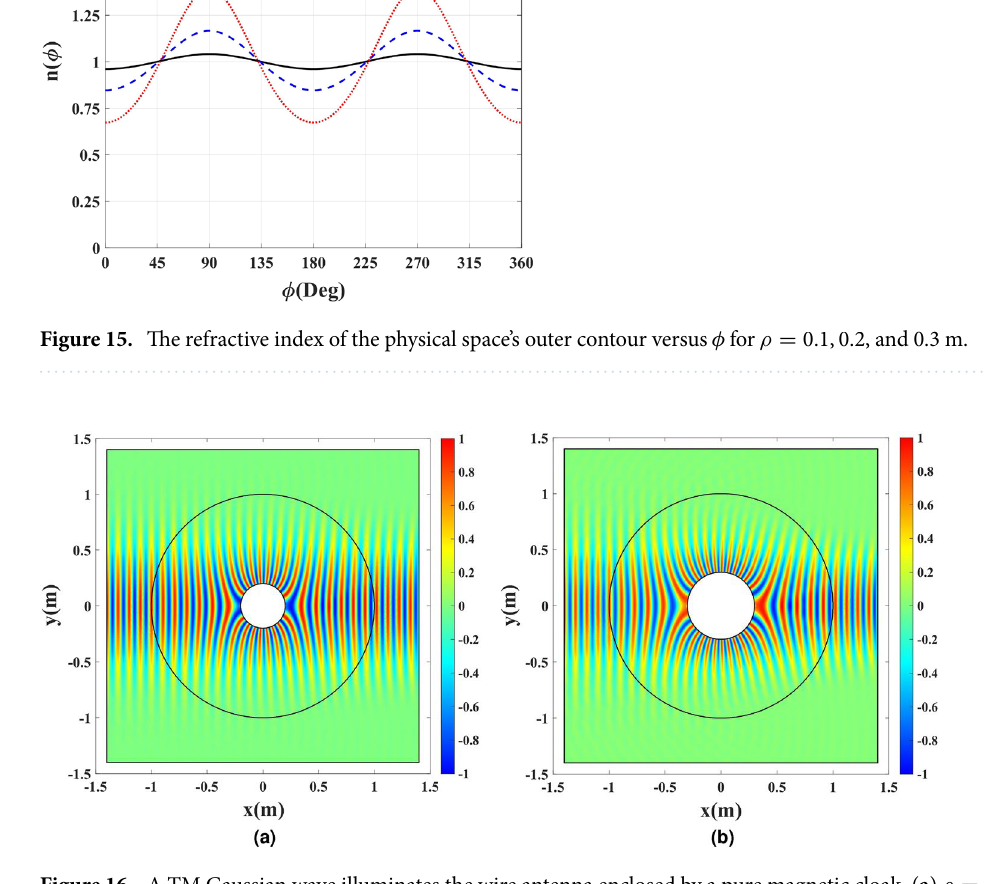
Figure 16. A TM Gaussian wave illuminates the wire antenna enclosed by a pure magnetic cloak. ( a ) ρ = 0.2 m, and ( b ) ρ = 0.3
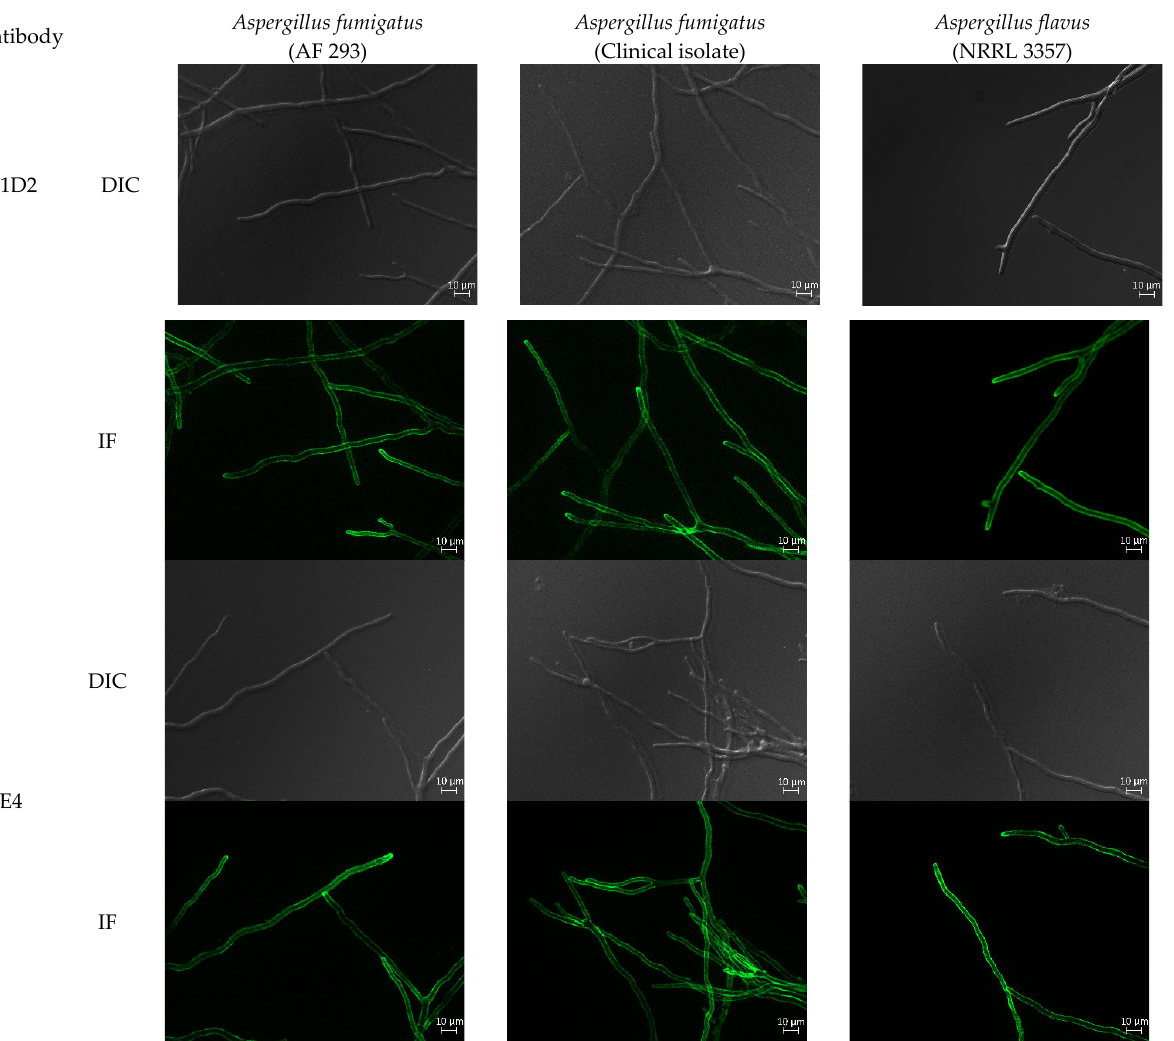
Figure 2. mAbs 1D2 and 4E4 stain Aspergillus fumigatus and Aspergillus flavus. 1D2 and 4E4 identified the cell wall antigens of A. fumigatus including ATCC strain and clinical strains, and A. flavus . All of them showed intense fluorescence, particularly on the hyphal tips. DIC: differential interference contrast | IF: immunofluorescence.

________________

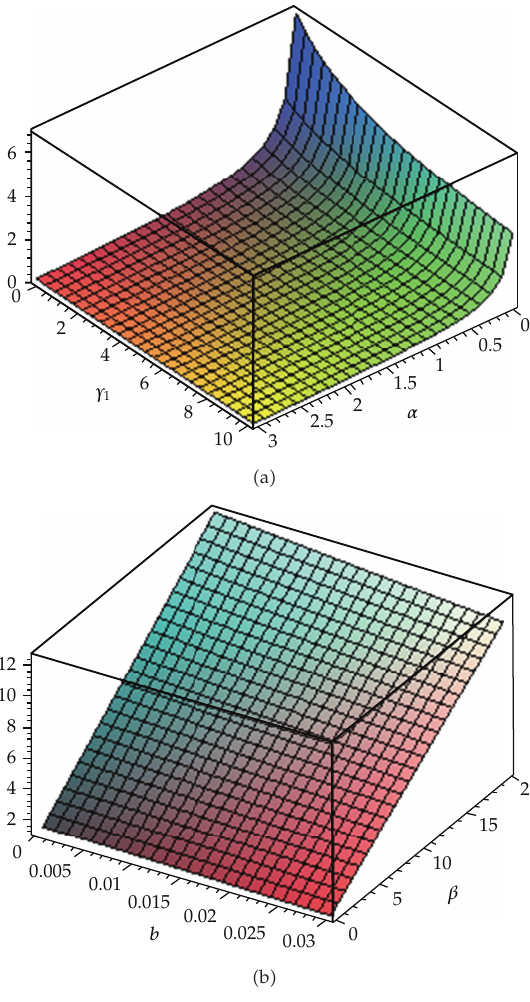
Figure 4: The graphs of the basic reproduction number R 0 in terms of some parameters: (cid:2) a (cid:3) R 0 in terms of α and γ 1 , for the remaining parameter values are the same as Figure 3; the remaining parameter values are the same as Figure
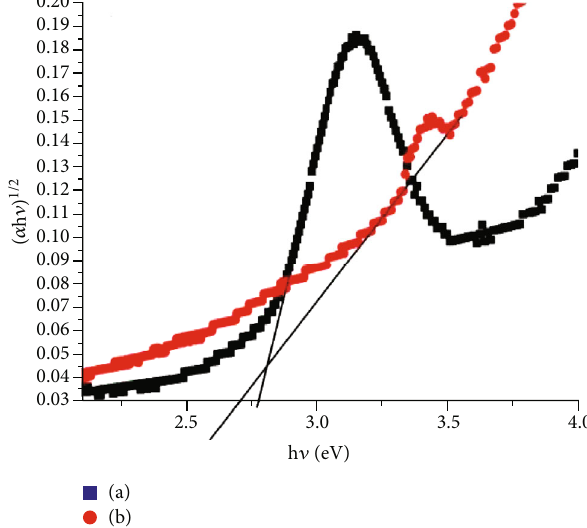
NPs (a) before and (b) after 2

________________

Leave out the images and write out the lines above exactly, from the one with "Figure 16. A" up to and including the one with "Figure 2. mAbs".

▸ Solution for this problem:
Figure 16. A TM Gaussian wave illuminates the wire antenna enclosed by a pure magnetic cloak. ( a ) ρ = 0.2 m, and ( b ) ρ = 0.3
Figure 2. mAbs 1D2 and 4E4 stain Aspergillus fumigatus and Aspergillus flavus. 1D2 and 4E4 identified the cell wall antigens of A. fumigatus including ATCC strain and clinical strains, and A. flavus . All of them showed intense fluorescence, particularly on the hyphal tips. DIC: differential interference contrast | IF: immunofluorescence.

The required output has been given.